The Sensor Framework#

The sensor framework is an abstraction above the Sensor class which provides a superset of features but on a Connection object. The framework will be a singleton object and will provide consumers the following:

  • List all sensors represented as read-only SensorInfo objects.

  • Ability to open/close connections. When a connection is open, a Connection object is returned. The connection can be closed by either calling Connection::Close() or simply calling the Connections deconstructor.

Once the sensor framework is linked into the application, Sensor objects should not be manipulated directly. Instead, the only direct client of the Sensors is the framework. Users can request a list of all the sensors (SensorInfo objects). Once the client finds the sensor they want to listen to, they can request a Connection to be opened to that sensor. A Connection provides very similar functionality to that of the Sensor but is owned by the framework. As an example, a configuration change made on the Connection will trigger the framework to mux together all the configurations of all the connections that point to the same Sensor. Once complete, a single configuration will be selected and set on the Sensor. Similarly, when the Sensor produces data, the data will be demuxed and sent to all the open Connections.

Virtual Sensors#

This framework provides an interesting way to build portable virtual (soft) sensors. If the library containing the virtual sensors depends on the framework, it’s possible for the virtual sensors to own connections, configure the sources, and perform all the necessary signal processing without compromising other unknown clients of the same sensor (since the framework handles all the configuration arbitration).

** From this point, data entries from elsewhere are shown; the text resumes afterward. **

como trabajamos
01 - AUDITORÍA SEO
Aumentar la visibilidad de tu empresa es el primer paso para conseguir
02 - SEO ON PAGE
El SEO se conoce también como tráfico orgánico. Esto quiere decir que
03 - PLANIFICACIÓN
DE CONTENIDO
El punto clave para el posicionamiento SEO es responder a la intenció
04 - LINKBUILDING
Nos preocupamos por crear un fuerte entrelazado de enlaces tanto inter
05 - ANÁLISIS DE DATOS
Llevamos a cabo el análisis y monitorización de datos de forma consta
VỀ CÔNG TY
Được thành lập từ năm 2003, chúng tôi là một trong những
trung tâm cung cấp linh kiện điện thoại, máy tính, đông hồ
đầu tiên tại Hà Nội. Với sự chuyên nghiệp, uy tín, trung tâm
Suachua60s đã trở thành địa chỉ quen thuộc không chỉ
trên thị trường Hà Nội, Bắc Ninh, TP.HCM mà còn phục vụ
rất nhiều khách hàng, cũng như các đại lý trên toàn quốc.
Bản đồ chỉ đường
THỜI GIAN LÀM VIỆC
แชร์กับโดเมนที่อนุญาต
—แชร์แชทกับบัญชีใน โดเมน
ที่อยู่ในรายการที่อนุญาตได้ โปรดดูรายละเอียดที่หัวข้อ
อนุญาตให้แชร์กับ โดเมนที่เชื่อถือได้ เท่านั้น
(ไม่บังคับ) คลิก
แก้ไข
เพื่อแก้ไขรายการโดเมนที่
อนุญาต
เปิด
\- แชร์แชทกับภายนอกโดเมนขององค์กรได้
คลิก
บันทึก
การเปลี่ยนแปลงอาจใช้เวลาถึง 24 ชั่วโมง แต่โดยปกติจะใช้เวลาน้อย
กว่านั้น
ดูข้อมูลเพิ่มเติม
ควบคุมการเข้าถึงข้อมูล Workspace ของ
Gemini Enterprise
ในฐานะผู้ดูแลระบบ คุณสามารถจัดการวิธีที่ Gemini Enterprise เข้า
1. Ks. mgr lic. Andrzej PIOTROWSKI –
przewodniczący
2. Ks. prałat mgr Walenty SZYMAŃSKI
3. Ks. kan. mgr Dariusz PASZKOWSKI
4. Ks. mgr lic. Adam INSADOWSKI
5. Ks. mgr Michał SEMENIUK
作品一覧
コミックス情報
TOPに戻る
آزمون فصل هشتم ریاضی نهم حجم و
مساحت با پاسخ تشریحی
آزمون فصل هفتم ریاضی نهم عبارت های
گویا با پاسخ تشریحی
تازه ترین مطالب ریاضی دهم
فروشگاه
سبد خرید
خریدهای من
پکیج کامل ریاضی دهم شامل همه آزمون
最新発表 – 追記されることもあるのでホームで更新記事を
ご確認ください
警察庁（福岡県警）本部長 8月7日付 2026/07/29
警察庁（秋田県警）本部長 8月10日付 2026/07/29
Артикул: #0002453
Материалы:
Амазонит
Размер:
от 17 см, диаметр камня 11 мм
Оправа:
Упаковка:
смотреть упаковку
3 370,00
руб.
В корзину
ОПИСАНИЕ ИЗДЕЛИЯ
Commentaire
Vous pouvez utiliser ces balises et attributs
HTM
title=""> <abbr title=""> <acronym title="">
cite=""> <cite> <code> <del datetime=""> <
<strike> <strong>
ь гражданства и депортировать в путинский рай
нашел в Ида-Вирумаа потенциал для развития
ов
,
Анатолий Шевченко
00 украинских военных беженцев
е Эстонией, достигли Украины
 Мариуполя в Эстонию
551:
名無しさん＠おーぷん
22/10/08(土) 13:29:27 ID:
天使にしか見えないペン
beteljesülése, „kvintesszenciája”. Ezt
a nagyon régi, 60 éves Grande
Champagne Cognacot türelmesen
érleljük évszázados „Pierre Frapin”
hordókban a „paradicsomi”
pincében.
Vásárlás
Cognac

As an example, a hinge angle sensor could accept 2 Connection objects to accelerometers in its constructor. When the hinge angle sensor is configured (such as sample rate) it would pass the configuration down to the connections and request the same sample rate from the 2 accelerometers.

Glossary#

Frame

A single time slice. Usually this is used to reference a single sample of multiple sensor measurement types such as an IMU measuring both acceleration and rotational velocity at the same time.

Examples#

Pigweed will provide some default mechanism for muxing together Configuration objects. Like many other modules and backends in Pigweed, this mechanism will be overridable by the application. Below is an example of what it might look like:

  • Assume a client requests samples at 1kHz

  • Assume a second client requests samples at 1.1kHz

  • The resulting sample rate is 1.1kHz, but it’s much more likely that the sensor doesn’t support 1.1kHz and will instead be giving both clients 2kHz of samples. It will then be up to both clients to decimate the data correctly.

Note

Decimating 2kHz down to 1.1kHz isn’t as simple as just throwing away 9 samples for every 20. What the client is likely to do is use a weighted average in order to simulate the 1.1kHz. It’s likely that Pigweed should at some point provide a decimation library with a few common strategies which would help developers with the task.